Pictures paired with source code
━━━━

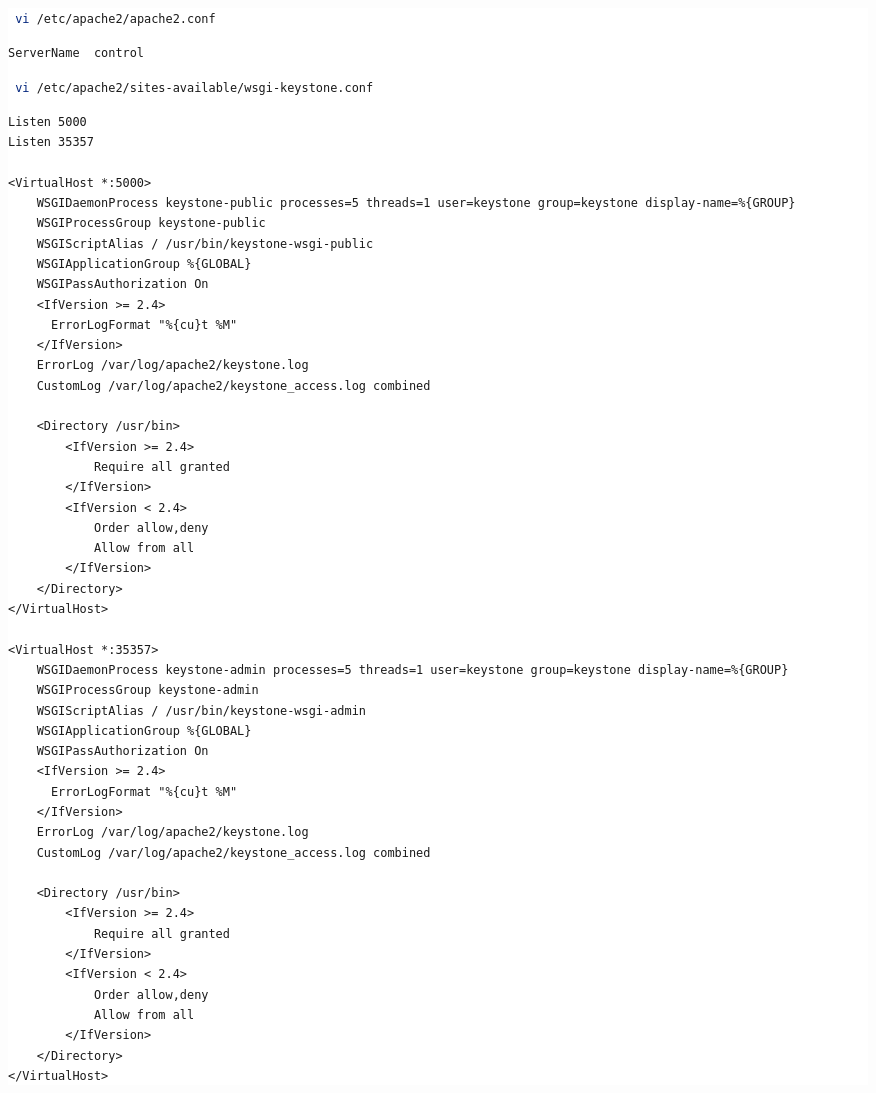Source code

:

```bash
 vi /etc/apache2/apache2.conf
```
    ServerName  control

```bash
 vi /etc/apache2/sites-available/wsgi-keystone.conf
```

    Listen 5000
    Listen 35357
    
    <VirtualHost *:5000>
        WSGIDaemonProcess keystone-public processes=5 threads=1 user=keystone group=keystone display-name=%{GROUP}
        WSGIProcessGroup keystone-public
        WSGIScriptAlias / /usr/bin/keystone-wsgi-public
        WSGIApplicationGroup %{GLOBAL}
        WSGIPassAuthorization On
        <IfVersion >= 2.4>
          ErrorLogFormat "%{cu}t %M"
        </IfVersion>
        ErrorLog /var/log/apache2/keystone.log
        CustomLog /var/log/apache2/keystone_access.log combined
    
        <Directory /usr/bin>
            <IfVersion >= 2.4>
                Require all granted
            </IfVersion>
            <IfVersion < 2.4>
                Order allow,deny
                Allow from all
            </IfVersion>
        </Directory>
    </VirtualHost>
    
    <VirtualHost *:35357>
        WSGIDaemonProcess keystone-admin processes=5 threads=1 user=keystone group=keystone display-name=%{GROUP}
        WSGIProcessGroup keystone-admin
        WSGIScriptAlias / /usr/bin/keystone-wsgi-admin
        WSGIApplicationGroup %{GLOBAL}
        WSGIPassAuthorization On
        <IfVersion >= 2.4>
          ErrorLogFormat "%{cu}t %M"
        </IfVersion>
        ErrorLog /var/log/apache2/keystone.log
        CustomLog /var/log/apache2/keystone_access.log combined
    
        <Directory /usr/bin>
            <IfVersion >= 2.4>
                Require all granted
            </IfVersion>
            <IfVersion < 2.4>
                Order allow,deny
                Allow from all
            </IfVersion>
        </Directory>
    </VirtualHost>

━━━━

-- Work task --
From the data, report how many lines hold "WSGIProcessGroup", leaving out any other words.

-- Answer to the exercise --
2